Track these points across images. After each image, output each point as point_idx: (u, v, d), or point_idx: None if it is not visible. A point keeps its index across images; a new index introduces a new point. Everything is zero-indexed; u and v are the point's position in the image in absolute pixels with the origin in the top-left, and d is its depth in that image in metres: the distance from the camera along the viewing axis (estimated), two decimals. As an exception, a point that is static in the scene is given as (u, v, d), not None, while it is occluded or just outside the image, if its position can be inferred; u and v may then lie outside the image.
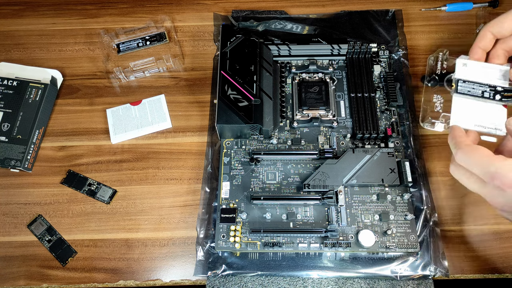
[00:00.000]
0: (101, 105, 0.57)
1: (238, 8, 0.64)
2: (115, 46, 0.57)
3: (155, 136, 0.55)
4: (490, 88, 0.41)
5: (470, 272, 0.46)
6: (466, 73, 0.42)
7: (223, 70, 0.51)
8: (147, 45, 0.57)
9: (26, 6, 0.65)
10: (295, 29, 0.60)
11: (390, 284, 0.45)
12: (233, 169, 0.50)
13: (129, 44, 0.56)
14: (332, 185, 0.47)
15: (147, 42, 0.57)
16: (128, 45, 0.56)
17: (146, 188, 0.52)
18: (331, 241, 0.45)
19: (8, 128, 0.54)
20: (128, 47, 0.56)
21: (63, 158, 0.54)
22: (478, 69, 0.42)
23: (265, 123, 0.49)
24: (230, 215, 0.47)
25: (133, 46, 0.56)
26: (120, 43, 0.57)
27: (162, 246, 0.49)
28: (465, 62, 0.42)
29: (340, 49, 0.55)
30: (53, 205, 0.51)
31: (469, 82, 0.42)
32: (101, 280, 0.47)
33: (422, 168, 0.50)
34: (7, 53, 0.61)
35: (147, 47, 0.57)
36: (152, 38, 0.57)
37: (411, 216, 0.46)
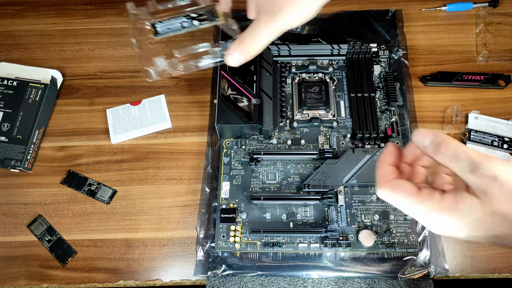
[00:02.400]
0: (101, 105, 0.57)
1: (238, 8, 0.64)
2: (149, 25, 0.43)
3: (155, 136, 0.55)
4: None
5: (470, 272, 0.46)
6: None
7: (223, 70, 0.51)
8: (194, 26, 0.43)
9: (26, 6, 0.65)
10: (295, 29, 0.60)
11: (390, 284, 0.45)
12: (233, 169, 0.50)
13: (170, 23, 0.42)
14: (332, 185, 0.47)
15: (194, 21, 0.43)
16: (169, 25, 0.42)
17: (146, 188, 0.52)
18: (331, 241, 0.45)
19: (8, 128, 0.54)
20: (170, 28, 0.42)
21: (63, 158, 0.54)
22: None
23: (265, 123, 0.49)
24: (230, 215, 0.47)
25: (176, 26, 0.42)
26: (157, 23, 0.42)
27: (162, 246, 0.49)
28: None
29: (340, 49, 0.55)
30: (53, 205, 0.51)
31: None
32: (101, 280, 0.47)
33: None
34: (7, 53, 0.61)
35: (194, 27, 0.43)
36: (200, 16, 0.43)
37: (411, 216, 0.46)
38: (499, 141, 0.51)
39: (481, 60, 0.57)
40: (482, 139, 0.51)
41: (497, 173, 0.25)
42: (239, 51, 0.37)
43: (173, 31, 0.40)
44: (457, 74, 0.55)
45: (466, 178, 0.26)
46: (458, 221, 0.27)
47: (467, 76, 0.55)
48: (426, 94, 0.55)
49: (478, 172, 0.26)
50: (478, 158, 0.26)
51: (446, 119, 0.53)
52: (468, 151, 0.26)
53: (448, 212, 0.27)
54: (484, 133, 0.51)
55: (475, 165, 0.26)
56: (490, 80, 0.55)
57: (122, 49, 0.61)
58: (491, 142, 0.51)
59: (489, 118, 0.52)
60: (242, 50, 0.38)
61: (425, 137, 0.29)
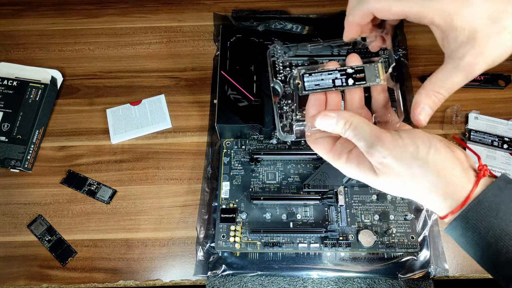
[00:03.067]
0: (101, 105, 0.57)
1: (238, 8, 0.64)
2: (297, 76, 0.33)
3: (155, 136, 0.55)
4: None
5: (470, 272, 0.46)
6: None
7: (223, 70, 0.51)
8: (347, 85, 0.32)
9: (26, 6, 0.65)
10: (295, 29, 0.60)
11: (390, 284, 0.45)
12: (233, 169, 0.50)
13: (320, 79, 0.32)
14: (332, 185, 0.47)
15: (349, 80, 0.32)
16: (318, 80, 0.32)
17: (146, 188, 0.52)
18: (331, 241, 0.45)
19: (8, 128, 0.54)
20: (318, 85, 0.32)
21: (63, 158, 0.54)
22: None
23: (265, 123, 0.49)
24: (230, 215, 0.47)
25: (326, 83, 0.32)
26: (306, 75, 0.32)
27: (162, 246, 0.49)
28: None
29: (340, 49, 0.55)
30: (53, 205, 0.51)
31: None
32: (101, 280, 0.47)
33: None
34: (7, 53, 0.61)
35: (346, 87, 0.32)
36: (357, 73, 0.32)
37: (411, 216, 0.46)
38: (499, 141, 0.51)
39: (481, 60, 0.57)
40: (482, 139, 0.51)
41: (385, 154, 0.28)
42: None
43: (321, 88, 0.33)
44: (457, 74, 0.55)
45: (365, 155, 0.30)
46: (361, 177, 0.31)
47: (467, 76, 0.55)
48: (426, 94, 0.55)
49: (371, 152, 0.29)
50: (371, 138, 0.29)
51: (446, 119, 0.53)
52: (366, 130, 0.29)
53: (351, 170, 0.32)
54: (484, 133, 0.51)
55: (369, 144, 0.29)
56: (490, 80, 0.55)
57: (122, 49, 0.61)
58: (491, 142, 0.51)
59: (489, 118, 0.52)
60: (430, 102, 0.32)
61: (329, 119, 0.31)
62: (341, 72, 0.33)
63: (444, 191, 0.29)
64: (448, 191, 0.29)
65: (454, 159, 0.29)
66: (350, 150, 0.32)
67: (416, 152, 0.28)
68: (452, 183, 0.29)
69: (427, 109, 0.32)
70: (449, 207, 0.29)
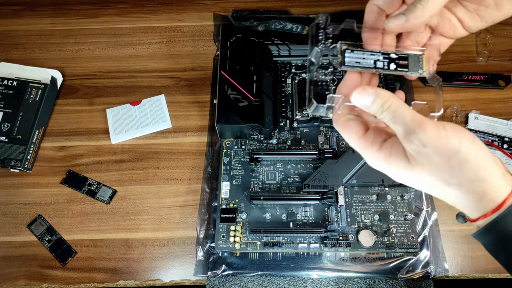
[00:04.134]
0: (101, 105, 0.57)
1: (238, 8, 0.64)
2: (337, 50, 0.33)
3: (155, 136, 0.55)
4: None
5: (470, 272, 0.46)
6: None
7: (223, 70, 0.51)
8: (388, 69, 0.32)
9: (25, 6, 0.65)
10: (295, 29, 0.60)
11: (390, 284, 0.45)
12: (233, 169, 0.50)
13: (362, 57, 0.32)
14: (332, 185, 0.47)
15: (391, 64, 0.32)
16: (360, 58, 0.32)
17: (146, 188, 0.52)
18: (331, 241, 0.45)
19: (8, 128, 0.54)
20: (359, 62, 0.32)
21: (63, 158, 0.54)
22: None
23: (265, 123, 0.49)
24: (230, 215, 0.47)
25: (367, 62, 0.32)
26: (348, 50, 0.32)
27: (162, 246, 0.49)
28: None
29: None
30: (53, 205, 0.51)
31: None
32: (101, 280, 0.47)
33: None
34: (7, 53, 0.61)
35: (387, 71, 0.32)
36: (401, 59, 0.32)
37: (411, 216, 0.46)
38: (499, 141, 0.51)
39: (481, 60, 0.57)
40: (482, 139, 0.51)
41: (426, 143, 0.27)
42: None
43: (361, 67, 0.32)
44: (457, 74, 0.55)
45: (401, 140, 0.28)
46: (389, 169, 0.30)
47: (467, 76, 0.55)
48: (426, 94, 0.55)
49: (410, 139, 0.27)
50: (412, 124, 0.27)
51: (446, 119, 0.53)
52: (406, 115, 0.27)
53: (381, 161, 0.30)
54: (484, 133, 0.51)
55: (409, 131, 0.27)
56: (490, 80, 0.55)
57: (122, 49, 0.61)
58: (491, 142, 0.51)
59: (489, 118, 0.52)
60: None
61: (367, 96, 0.29)
62: (384, 55, 0.32)
63: (481, 191, 0.27)
64: (485, 192, 0.27)
65: (494, 161, 0.28)
66: (384, 139, 0.30)
67: (458, 145, 0.27)
68: (491, 184, 0.27)
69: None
70: (483, 209, 0.28)
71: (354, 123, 0.31)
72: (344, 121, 0.31)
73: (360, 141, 0.31)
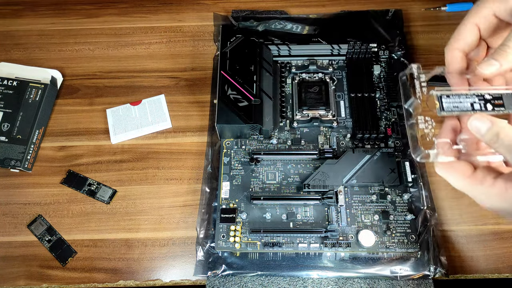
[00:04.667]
0: (101, 105, 0.57)
1: (238, 8, 0.64)
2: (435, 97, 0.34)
3: (155, 136, 0.55)
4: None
5: (470, 272, 0.46)
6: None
7: (223, 70, 0.51)
8: (485, 110, 0.32)
9: (25, 6, 0.65)
10: (295, 29, 0.60)
11: (390, 284, 0.45)
12: (233, 169, 0.50)
13: (459, 101, 0.32)
14: (332, 185, 0.47)
15: (488, 105, 0.32)
16: (457, 102, 0.32)
17: (146, 188, 0.52)
18: (331, 241, 0.45)
19: (8, 128, 0.54)
20: (457, 106, 0.32)
21: (63, 158, 0.54)
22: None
23: (265, 123, 0.49)
24: (230, 215, 0.47)
25: (464, 106, 0.32)
26: (444, 96, 0.33)
27: (162, 246, 0.49)
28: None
29: (340, 49, 0.55)
30: (53, 205, 0.51)
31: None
32: (101, 280, 0.47)
33: (422, 168, 0.50)
34: (7, 53, 0.61)
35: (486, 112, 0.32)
36: (496, 99, 0.32)
37: (411, 216, 0.46)
38: None
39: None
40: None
41: None
42: None
43: (459, 110, 0.32)
44: (457, 74, 0.55)
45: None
46: (503, 207, 0.28)
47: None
48: (426, 94, 0.55)
49: None
50: None
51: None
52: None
53: (495, 198, 0.28)
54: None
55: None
56: (490, 80, 0.55)
57: (122, 49, 0.61)
58: None
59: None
60: None
61: (482, 123, 0.29)
62: (479, 97, 0.33)
63: None
64: None
65: None
66: (495, 177, 0.29)
67: None
68: None
69: (495, 63, 0.31)
70: None
71: (459, 164, 0.31)
72: (448, 163, 0.31)
73: (468, 181, 0.30)
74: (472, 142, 0.33)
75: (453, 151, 0.32)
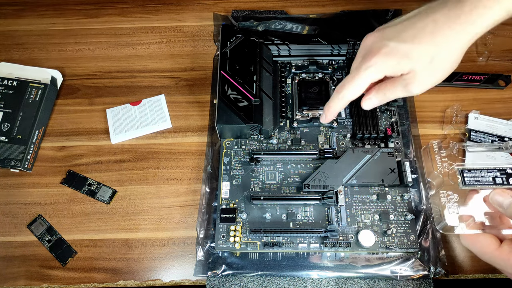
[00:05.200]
0: (101, 105, 0.57)
1: (238, 8, 0.64)
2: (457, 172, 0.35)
3: (155, 136, 0.55)
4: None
5: (470, 272, 0.46)
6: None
7: (223, 70, 0.51)
8: (508, 184, 0.33)
9: (25, 6, 0.65)
10: (295, 29, 0.60)
11: (390, 284, 0.45)
12: (233, 169, 0.50)
13: (480, 175, 0.33)
14: (332, 185, 0.47)
15: (510, 179, 0.33)
16: (479, 176, 0.34)
17: (146, 188, 0.52)
18: (331, 241, 0.45)
19: (8, 128, 0.54)
20: (479, 181, 0.34)
21: (63, 158, 0.54)
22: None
23: (265, 123, 0.49)
24: (230, 215, 0.47)
25: (486, 180, 0.33)
26: (466, 171, 0.34)
27: (162, 246, 0.49)
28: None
29: (340, 49, 0.55)
30: (53, 205, 0.51)
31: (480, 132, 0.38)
32: (101, 280, 0.47)
33: (422, 168, 0.50)
34: (7, 53, 0.61)
35: (507, 186, 0.33)
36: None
37: (411, 216, 0.46)
38: (499, 141, 0.51)
39: (481, 60, 0.57)
40: (482, 139, 0.51)
41: None
42: None
43: (481, 184, 0.34)
44: (457, 74, 0.55)
45: None
46: None
47: (467, 76, 0.55)
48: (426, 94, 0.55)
49: None
50: None
51: (446, 119, 0.53)
52: None
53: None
54: (484, 133, 0.51)
55: None
56: (490, 80, 0.55)
57: (122, 49, 0.61)
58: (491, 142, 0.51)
59: (489, 118, 0.52)
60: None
61: (504, 199, 0.30)
62: (500, 172, 0.34)
63: None
64: None
65: None
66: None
67: None
68: None
69: (375, 100, 0.40)
70: None
71: (484, 237, 0.32)
72: (473, 236, 0.32)
73: (495, 254, 0.31)
74: (495, 215, 0.34)
75: (477, 224, 0.32)
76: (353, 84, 0.38)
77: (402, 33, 0.37)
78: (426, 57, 0.36)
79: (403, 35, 0.36)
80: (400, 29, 0.37)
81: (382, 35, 0.38)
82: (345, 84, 0.39)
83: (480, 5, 0.33)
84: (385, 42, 0.37)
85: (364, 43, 0.40)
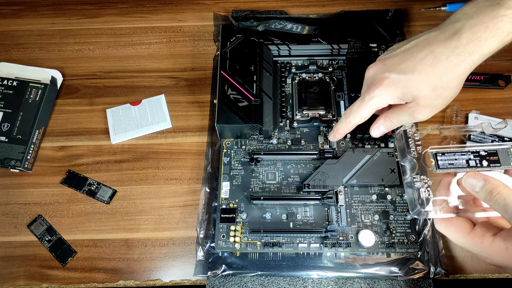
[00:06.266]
0: (101, 105, 0.57)
1: (238, 8, 0.64)
2: (431, 155, 0.35)
3: (155, 136, 0.55)
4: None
5: (470, 272, 0.46)
6: None
7: (223, 70, 0.51)
8: (481, 166, 0.33)
9: (25, 6, 0.65)
10: (295, 29, 0.60)
11: (390, 284, 0.45)
12: (233, 169, 0.50)
13: (454, 158, 0.34)
14: (332, 185, 0.47)
15: (483, 161, 0.33)
16: (452, 160, 0.34)
17: (146, 188, 0.52)
18: (331, 241, 0.45)
19: (8, 128, 0.54)
20: (452, 164, 0.33)
21: (63, 158, 0.54)
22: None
23: (265, 123, 0.49)
24: (230, 215, 0.47)
25: (459, 163, 0.34)
26: (439, 154, 0.34)
27: (162, 246, 0.49)
28: None
29: (340, 49, 0.55)
30: (53, 205, 0.51)
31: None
32: (101, 280, 0.47)
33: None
34: (7, 53, 0.61)
35: (480, 169, 0.33)
36: (491, 155, 0.33)
37: (411, 216, 0.46)
38: (499, 141, 0.51)
39: (481, 60, 0.57)
40: (482, 139, 0.51)
41: None
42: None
43: (455, 167, 0.34)
44: (457, 74, 0.55)
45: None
46: (505, 265, 0.29)
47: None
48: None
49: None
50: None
51: (446, 119, 0.53)
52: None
53: (496, 256, 0.29)
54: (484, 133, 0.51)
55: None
56: (490, 80, 0.55)
57: (122, 49, 0.61)
58: (491, 142, 0.51)
59: (489, 118, 0.52)
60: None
61: (476, 181, 0.30)
62: (474, 154, 0.34)
63: None
64: None
65: None
66: (494, 233, 0.30)
67: None
68: None
69: (383, 128, 0.43)
70: None
71: (457, 220, 0.32)
72: (447, 220, 0.32)
73: (468, 238, 0.31)
74: (469, 198, 0.34)
75: (451, 207, 0.32)
76: (359, 111, 0.41)
77: (402, 64, 0.38)
78: (428, 87, 0.37)
79: (403, 66, 0.38)
80: (400, 60, 0.39)
81: (384, 66, 0.40)
82: (352, 110, 0.42)
83: (476, 38, 0.35)
84: (387, 74, 0.39)
85: (368, 73, 0.42)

**EXERCISE DIRECTIONS**. Pictures excluded, write out exactly and only the lines of the material from the one containing "84: (385, 42, 0.37)" up to and including the last line.

**TASK OUTPUT**.
84: (385, 42, 0.37)
85: (364, 43, 0.40)
[00:06.266]
0: (101, 105, 0.57)
1: (238, 8, 0.64)
2: (431, 155, 0.35)
3: (155, 136, 0.55)
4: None
5: (470, 272, 0.46)
6: None
7: (223, 70, 0.51)
8: (481, 166, 0.33)
9: (25, 6, 0.65)
10: (295, 29, 0.60)
11: (390, 284, 0.45)
12: (233, 169, 0.50)
13: (454, 158, 0.34)
14: (332, 185, 0.47)
15: (483, 161, 0.33)
16: (452, 160, 0.34)
17: (146, 188, 0.52)
18: (331, 241, 0.45)
19: (8, 128, 0.54)
20: (452, 164, 0.33)
21: (63, 158, 0.54)
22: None
23: (265, 123, 0.49)
24: (230, 215, 0.47)
25: (459, 163, 0.34)
26: (439, 154, 0.34)
27: (162, 246, 0.49)
28: None
29: (340, 49, 0.55)
30: (53, 205, 0.51)
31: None
32: (101, 280, 0.47)
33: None
34: (7, 53, 0.61)
35: (480, 169, 0.33)
36: (491, 155, 0.33)
37: (411, 216, 0.46)
38: (499, 141, 0.51)
39: (481, 60, 0.57)
40: (482, 139, 0.51)
41: None
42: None
43: (455, 167, 0.34)
44: (457, 74, 0.55)
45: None
46: (505, 265, 0.29)
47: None
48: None
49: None
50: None
51: (446, 119, 0.53)
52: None
53: (496, 256, 0.29)
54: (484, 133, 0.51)
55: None
56: (490, 80, 0.55)
57: (122, 49, 0.61)
58: (491, 142, 0.51)
59: (489, 118, 0.52)
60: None
61: (476, 181, 0.30)
62: (474, 154, 0.34)
63: None
64: None
65: None
66: (494, 233, 0.30)
67: None
68: None
69: (383, 128, 0.43)
70: None
71: (457, 220, 0.32)
72: (447, 220, 0.32)
73: (468, 238, 0.31)
74: (469, 198, 0.34)
75: (451, 207, 0.32)
76: (359, 111, 0.41)
77: (402, 64, 0.38)
78: (428, 87, 0.37)
79: (403, 66, 0.38)
80: (400, 60, 0.39)
81: (384, 66, 0.40)
82: (352, 110, 0.42)
83: (476, 38, 0.35)
84: (387, 74, 0.39)
85: (368, 73, 0.42)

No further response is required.